Wüsste Rachel Carson, dass ihre Kampagne gegen DDT zwar nach vielen Jahren Erfolg hatte, jedoch die chemische Industrie in der Zwischenzeit viele andere Spritzmittel auf den Markt gebracht hat, wäre sie trotz ihres posthumen Erfolges entsetzt. Wir brauchen auch in der heutigen Zeit eine Rachel Carson, die uns vor den Gefahren, warnt.

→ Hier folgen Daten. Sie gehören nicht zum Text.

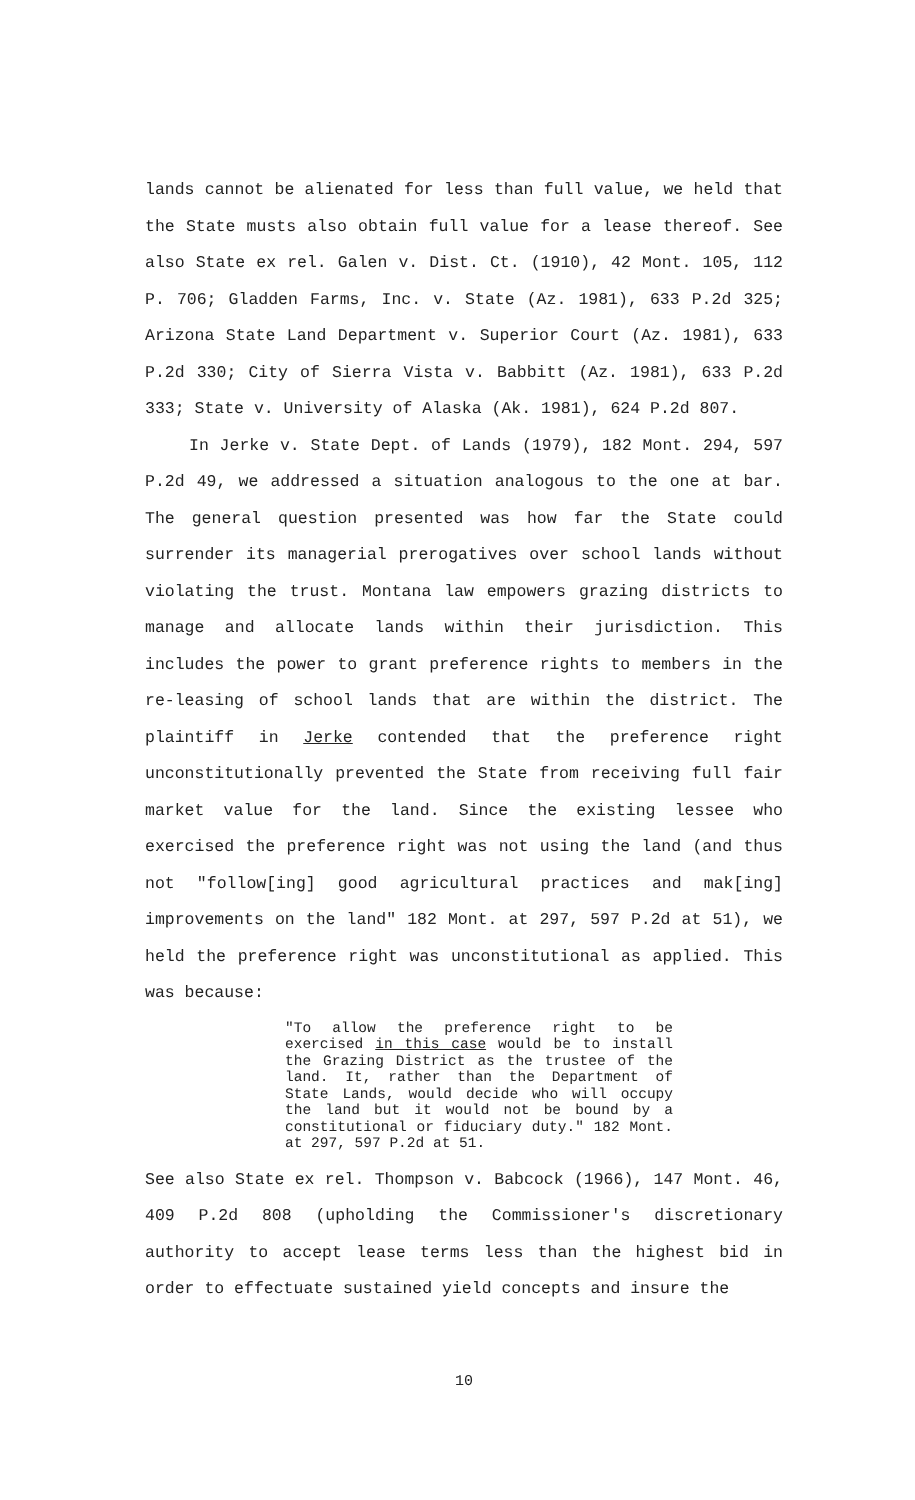lands cannot be alienated for less than full value, we held that the State musts also obtain full value for a lease thereof. See also State ex rel. Galen v. Dist. Ct. (1910), 42 Mont. 105, 112 P. 706; Gladden Farms, Inc. v. State (Az. 1981), 633 P.2d 325; Arizona State Land Department v. Superior Court (Az. 1981), 633 P.2d 330; City of Sierra Vista v. Babbitt (Az. 1981), 633 P.2d 333; State v. University of Alaska (Ak. 1981), 624 P.2d 807.
In Jerke v. State Dept. of Lands (1979), 182 Mont. 294, 597 P.2d 49, we addressed a situation analogous to the one at bar. The general question presented was how far the State could surrender its managerial prerogatives over school lands without violating the trust. Montana law empowers grazing districts to manage and allocate lands within their jurisdiction. This includes the power to grant preference rights to members in the re-leasing of school lands that are within the district. The plaintiff in Jerke contended that the preference right unconstitutionally prevented the State from receiving full fair market value for the land. Since the existing lessee who exercised the preference right was not using the land (and thus not "follow[ing] good agricultural practices and mak[ing] improvements on the land" 182 Mont. at 297, 597 P.2d at 51), we held the preference right was unconstitutional as applied. This was because:
"To allow the preference right to be exercised in this case would be to install the Grazing District as the trustee of the land. It, rather than the Department of State Lands, would decide who will occupy the land but it would not be bound by a constitutional or fiduciary duty." 182 Mont. at 297, 597 P.2d at 51.
See also State ex rel. Thompson v. Babcock (1966), 147 Mont. 46, 409 P.2d 808 (upholding the Commissioner's discretionary authority to accept lease terms less than the highest bid in order to effectuate sustained yield concepts and insure the
10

Oftmals hat mich die Geschichte an Bonnie Garmus Roman "Eine Frage der Chemie" erinnert, was das weibliche Rollenbild angeht. Starke, engagierte und intelligente Frauen, die von den Männern belächelt werden und denen oftmals auch ihre Arbeiten gestohlen und unter einem anderen (männlichen) Namen veröffentlicht werden.

Fazit:
Theresia Graw hat eine wunderbare Geschichte über diese faszinierende Frau geschrieben, in der man die Liebe zur Natur und zum Meer durch jede Zeile spüren kann. Ein bildgewaltiger Roman einer faszinierenden Frau, die noch viel mehr Menschen kennenlernen sollten. Eine große Leseempfehlung!